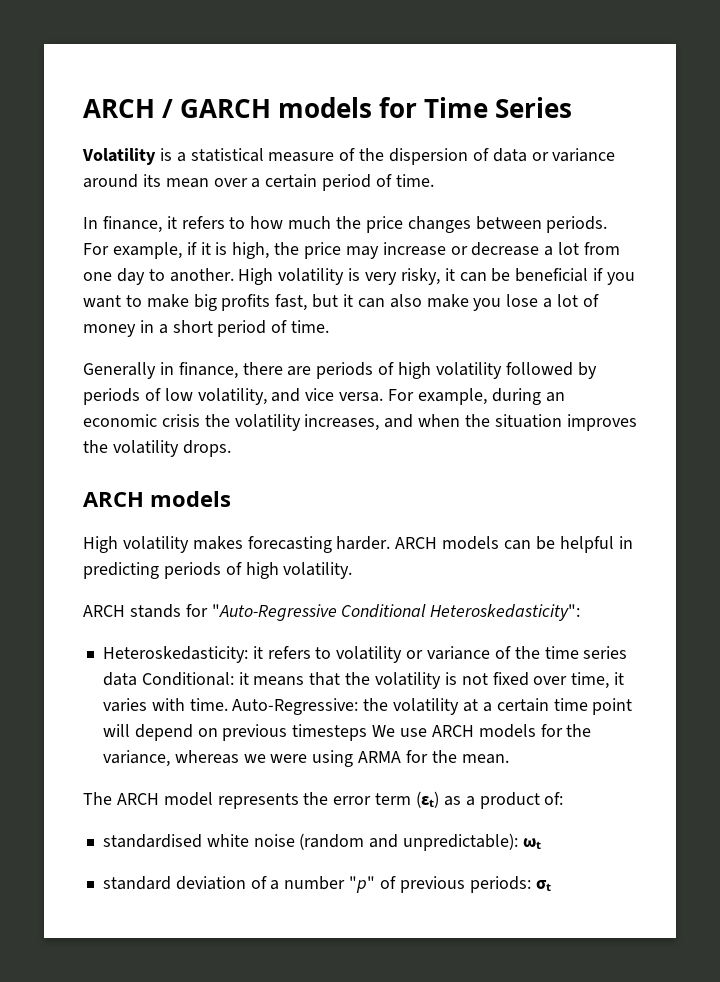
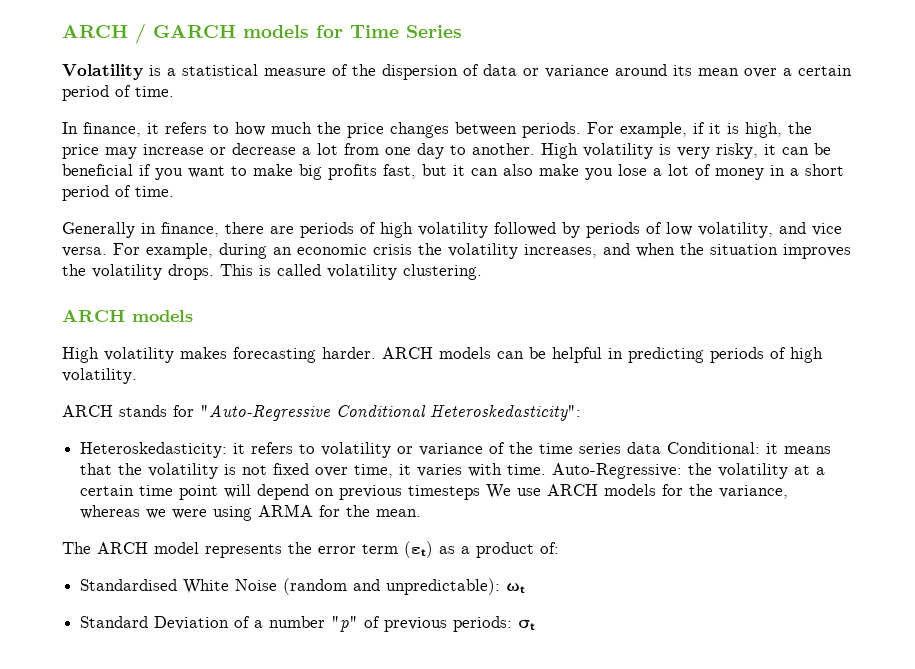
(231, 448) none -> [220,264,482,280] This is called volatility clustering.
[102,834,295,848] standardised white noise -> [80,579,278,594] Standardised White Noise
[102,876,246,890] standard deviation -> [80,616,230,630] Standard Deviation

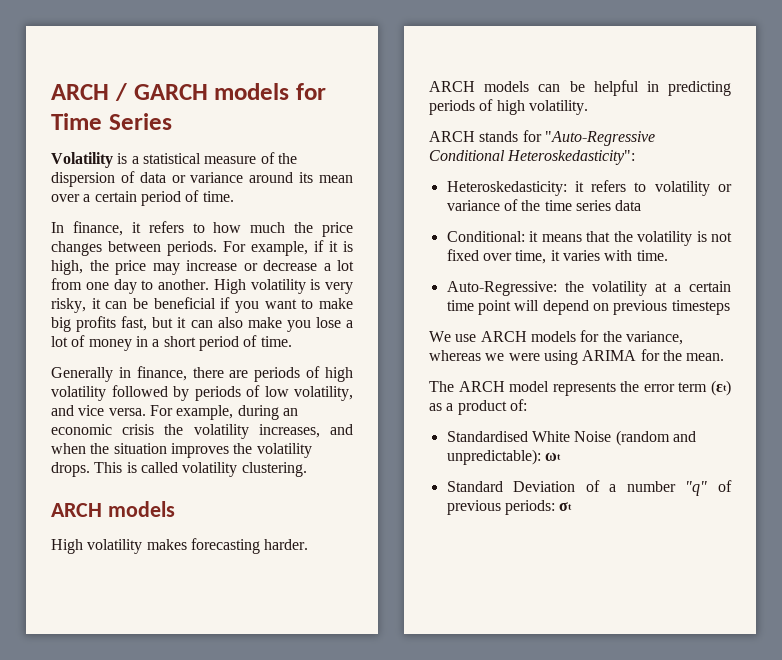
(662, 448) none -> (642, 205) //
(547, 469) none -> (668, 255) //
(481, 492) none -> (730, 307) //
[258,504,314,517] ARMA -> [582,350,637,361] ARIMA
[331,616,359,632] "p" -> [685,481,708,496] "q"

++++

Check each line of the listing for the word "none". Report how many lines have it, and nothing more.

◆ EXPECTED OUTPUT ◆
4